To repair this, we are able to add @unchecked Sendable conformance to our FormatterCache:

class FormatterCache: @unchecked Sendable {
    // implementation unchanged
}

By including this @unchecked Sendable we’re instructing the compiler to imagine that our FormatterCache is Sendable even when it doesn’t meet all the necessities.

Having this characteristic in our toolbox is extremely helpful while you’re slowly phasing Swift Concurrency into an present mission, however you’ll need to assume twice, or perhaps even thrice, while you’re reaching for @unchecked Sendable. You must solely use this characteristic while you’re actually sure that your code is definitely protected for use in a concurrent surroundings.

Utilizing @Sendable on closures

There’s one final place the place Sendable comes into play and that’s on features and closures.

Plenty of closures in Swift Concurrency are annotated with the @Sendable annotation.
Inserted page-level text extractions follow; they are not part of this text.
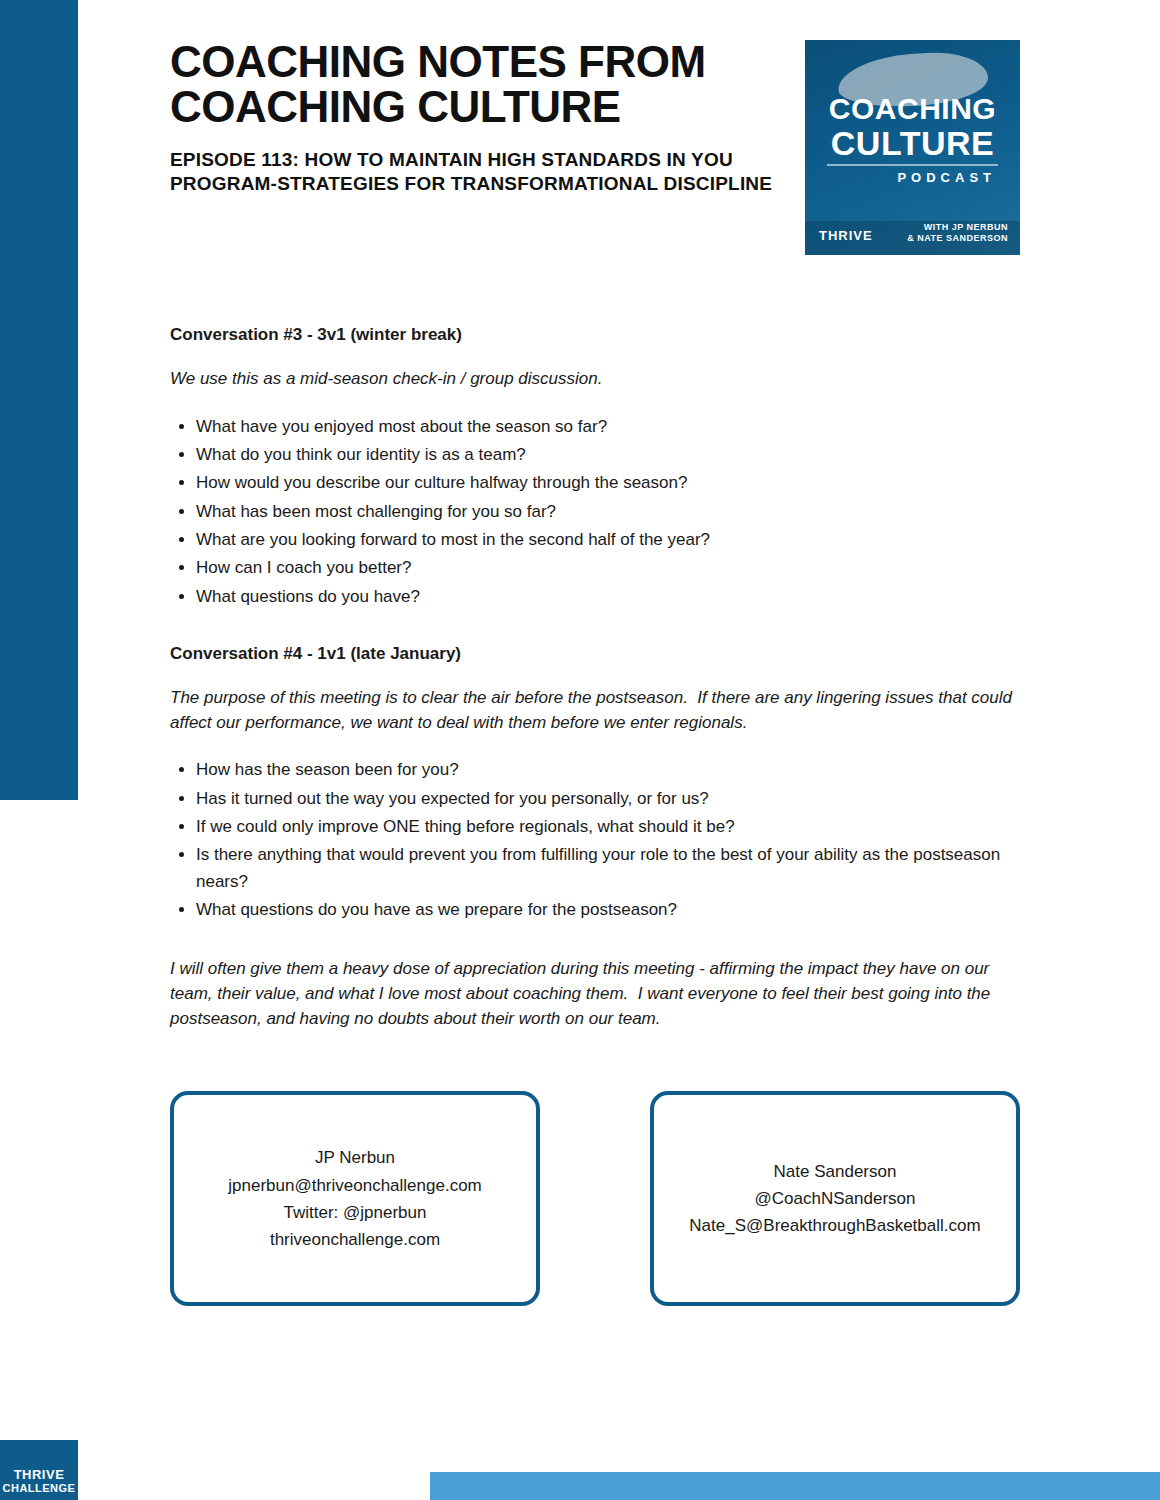THRIVE CHALLENGE
Coaching Notes from
Coaching Culture
Episode 113: How to Maintain High Standards in You Program-Strategies for Transformational Discipline
COACHING
CULTURE
PODCAST
THRIVE
WITH JP NERBUN
& NATE SANDERSON
Conversation #3 - 3v1 (winter break)
We use this as a mid-season check-in / group discussion.
What have you enjoyed most about the season so far?
What do you think our identity is as a team?
How would you describe our culture halfway through the season?
What has been most challenging for you so far?
What are you looking forward to most in the second half of the year?
How can I coach you better?
What questions do you have?
Conversation #4 - 1v1 (late January)
The purpose of this meeting is to clear the air before the postseason. If there are any lingering issues that could affect our performance, we want to deal with them before we enter regionals.
How has the season been for you?
Has it turned out the way you expected for you personally, or for us?
If we could only improve ONE thing before regionals, what should it be?
Is there anything that would prevent you from fulfilling your role to the best of your ability as the postseason nears?
What questions do you have as we prepare for the postseason?
I will often give them a heavy dose of appreciation during this meeting - affirming the impact they have on our team, their value, and what I love most about coaching them. I want everyone to feel their best going into the postseason, and having no doubts about their worth on our team.
JP Nerbun
jpnerbun@thriveonchallenge.com
Twitter: @jpnerbun
thriveonchallenge.com
Nate Sanderson
@CoachNSanderson
Nate_S@BreakthroughBasketball.com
For instance, right here’s what the declaration for TaskGroup‘s addTask appears to be like like:

public mutating func addTask(precedence: TaskPriority? = nil, operation: @escaping @Sendable () async -> ChildTaskResult)

The operation closure that’s handed to addTask is marked with @Sendable. Because of this any state that the closure captures should be Sendable as a result of the closure is likely to be handed throughout concurrency boundaries.

In different phrases, this closure will run in a concurrent method so we need to make it possible for we’re not by accident introducing an information race. If all state captured by the closure is Sendable, then we all know for positive that the closure itself is Sendable. Or in different phrases, we all know that the closure can safely be handed round in a concurrent surroundings.

Tip: to be taught extra about closures in Swift, check out my put up that explains closures in nice element.

Abstract

On this put up, you’ve discovered in regards to the Sendable and @Sendable options of Swift Concurrency. You discovered why concurrent packages require further security round mutable state, and state that’s handed throughout concurrency boundaries in an effort to keep away from information races.

You discovered that structs are implicitly Sendable if all of their members are Sendable. You additionally discovered that courses may be made Sendable so long as they’re closing, and so long as all of their members are additionally Sendable.

Lastly, you discovered that the @Sendable annotation for closures helps the compiler make sure that all state captured in a closure is Sendable and that it’s protected to name that closure in a concurrent context.